→ Short problem
Convert all of the lines below into a Markdown table with two columns, "No." and "Line". Leave out any blank lines.

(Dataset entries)

▼▼▼

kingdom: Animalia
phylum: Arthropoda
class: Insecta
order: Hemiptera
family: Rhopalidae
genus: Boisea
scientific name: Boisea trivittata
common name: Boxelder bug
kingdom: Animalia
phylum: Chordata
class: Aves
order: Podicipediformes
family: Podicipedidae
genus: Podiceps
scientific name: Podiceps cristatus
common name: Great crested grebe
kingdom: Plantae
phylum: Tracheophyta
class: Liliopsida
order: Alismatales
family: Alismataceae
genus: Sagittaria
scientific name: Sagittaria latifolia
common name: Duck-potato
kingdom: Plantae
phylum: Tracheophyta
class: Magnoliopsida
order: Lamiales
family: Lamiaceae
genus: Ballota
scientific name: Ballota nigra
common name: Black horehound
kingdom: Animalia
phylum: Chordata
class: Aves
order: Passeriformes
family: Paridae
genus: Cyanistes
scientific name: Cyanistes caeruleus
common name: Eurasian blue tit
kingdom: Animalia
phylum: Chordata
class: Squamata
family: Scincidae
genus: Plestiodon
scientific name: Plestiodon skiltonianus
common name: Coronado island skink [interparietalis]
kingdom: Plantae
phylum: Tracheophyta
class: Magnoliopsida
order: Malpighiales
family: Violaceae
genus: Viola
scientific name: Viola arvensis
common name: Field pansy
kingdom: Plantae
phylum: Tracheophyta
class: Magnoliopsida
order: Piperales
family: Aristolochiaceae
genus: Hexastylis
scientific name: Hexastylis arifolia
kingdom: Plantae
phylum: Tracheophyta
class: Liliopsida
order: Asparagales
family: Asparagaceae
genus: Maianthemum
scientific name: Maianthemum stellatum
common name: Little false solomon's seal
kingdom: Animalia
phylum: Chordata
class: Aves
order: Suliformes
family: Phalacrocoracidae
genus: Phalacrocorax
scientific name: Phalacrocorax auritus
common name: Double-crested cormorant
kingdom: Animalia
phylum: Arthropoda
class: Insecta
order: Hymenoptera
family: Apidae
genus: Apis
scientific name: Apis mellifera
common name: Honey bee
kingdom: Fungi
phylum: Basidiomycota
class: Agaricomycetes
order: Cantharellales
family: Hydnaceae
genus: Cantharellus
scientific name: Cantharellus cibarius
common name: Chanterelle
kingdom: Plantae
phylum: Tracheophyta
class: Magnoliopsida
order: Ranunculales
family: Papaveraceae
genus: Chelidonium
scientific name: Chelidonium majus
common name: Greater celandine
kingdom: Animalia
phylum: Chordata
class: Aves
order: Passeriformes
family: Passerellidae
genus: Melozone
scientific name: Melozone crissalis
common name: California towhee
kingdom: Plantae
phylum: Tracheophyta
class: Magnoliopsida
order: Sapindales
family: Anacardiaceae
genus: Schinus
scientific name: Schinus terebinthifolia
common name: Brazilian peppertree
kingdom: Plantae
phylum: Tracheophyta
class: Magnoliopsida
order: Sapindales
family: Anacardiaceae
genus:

▲▲▲

→ Exercise solution
| No. | Line |
|---|---|
| 1 | kingdom: Animalia |
| 2 | phylum: Arthropoda |
| 3 | class: Insecta |
| 4 | order: Hemiptera |
| 5 | family: Rhopalidae |
| 6 | genus: Boisea |
| 7 | scientific name: Boisea trivittata |
| 8 | common name: Boxelder bug |
| 9 | kingdom: Animalia |
| 10 | phylum: Chordata |
| 11 | class: Aves |
| 12 | order: Podicipediformes |
| 13 | family: Podicipedidae |
| 14 | genus: Podiceps |
| 15 | scientific name: Podiceps cristatus |
| 16 | common name: Great crested grebe |
| 17 | kingdom: Plantae |
| 18 | phylum: Tracheophyta |
| 19 | class: Liliopsida |
| 20 | order: Alismatales |
| 21 | family: Alismataceae |
| 22 | genus: Sagittaria |
| 23 | scientific name: Sagittaria latifolia |
| 24 | common name: Duck-potato |
| 25 | kingdom: Plantae |
| 26 | phylum: Tracheophyta |
| 27 | class: Magnoliopsida |
| 28 | order: Lamiales |
| 29 | family: Lamiaceae |
| 30 | genus: Ballota |
| 31 | scientific name: Ballota nigra |
| 32 | common name: Black horehound |
| 33 | kingdom: Animalia |
| 34 | phylum: Chordata |
| 35 | class: Aves |
| 36 | order: Passeriformes |
| 37 | family: Paridae |
| 38 | genus: Cyanistes |
| 39 | scientific name: Cyanistes caeruleus |
| 40 | common name: Eurasian blue tit |
| 41 | kingdom: Animalia |
| 42 | phylum: Chordata |
| 43 | class: Squamata |
| 44 | family: Scincidae |
| 45 | genus: Plestiodon |
| 46 | scientific name: Plestiodon skiltonianus |
| 47 | common name: Coronado island skink [interparietalis] |
| 48 | kingdom: Plantae |
| 49 | phylum: Tracheophyta |
| 50 | class: Magnoliopsida |
| 51 | order: Malpighiales |
| 52 | family: Violaceae |
| 53 | genus: Viola |
| 54 | scientific name: Viola arvensis |
| 55 | common name: Field pansy |
| 56 | kingdom: Plantae |
| 57 | phylum: Tracheophyta |
| 58 | class: Magnoliopsida |
| 59 | order: Piperales |
| 60 | family: Aristolochiaceae |
| 61 | genus: Hexastylis |
| 62 | scientific name: Hexastylis arifolia |
| 63 | kingdom: Plantae |
| 64 | phylum: Tracheophyta |
| 65 | class: Liliopsida |
| 66 | order: Asparagales |
| 67 | family: Asparagaceae |
| 68 | genus: Maianthemum |
| 69 | scientific name: Maianthemum stellatum |
| 70 | common name: Little false solomon's seal |
| 71 | kingdom: Animalia |
| 72 | phylum: Chordata |
| 73 | class: Aves |
| 74 | order: Suliformes |
| 75 | family: Phalacrocoracidae |
| 76 | genus: Phalacrocorax |
| 77 | scientific name: Phalacrocorax auritus |
| 78 | common name: Double-crested cormorant |
| 79 | kingdom: Animalia |
| 80 | phylum: Arthropoda |
| 81 | class: Insecta |
| 82 | order: Hymenoptera |
| 83 | family: Apidae |
| 84 | genus: Apis |
| 85 | scientific name: Apis mellifera |
| 86 | common name: Honey bee |
| 87 | kingdom: Fungi |
| 88 | phylum: Basidiomycota |
| 89 | class: Agaricomycetes |
| 90 | order: Cantharellales |
| 91 | family: Hydnaceae |
| 92 | genus: Cantharellus |
| 93 | scientific name: Cantharellus cibarius |
| 94 | common name: Chanterelle |
| 95 | kingdom: Plantae |
| 96 | phylum: Tracheophyta |
| 97 | class: Magnoliopsida |
| 98 | order: Ranunculales |
| 99 | family: Papaveraceae |
| 100 | genus: Chelidonium |
| 101 | scientific name: Chelidonium majus |
| 102 | common name: Greater celandine |
| 103 | kingdom: Animalia |
| 104 | phylum: Chordata |
| 105 | class: Aves |
| 106 | order: Passeriformes |
| 107 | family: Passerellidae |
| 108 | genus: Melozone |
| 109 | scientific name: Melozone crissalis |
| 110 | common name: California towhee |
| 111 | kingdom: Plantae |
| 112 | phylum: Tracheophyta |
| 113 | class: Magnoliopsida |
| 114 | order: Sapindales |
| 115 | family: Anacardiaceae |
| 116 | genus: Schinus |
| 117 | scientific name: Schinus terebinthifolia |
| 118 | common name: Brazilian peppertree |
| 119 | kingdom: Plantae |
| 120 | phylum: Tracheophyta |
| 121 | class: Magnoliopsida |
| 122 | order: Sapindales |
| 123 | family: Anacardiaceae |
| 124 | genus: |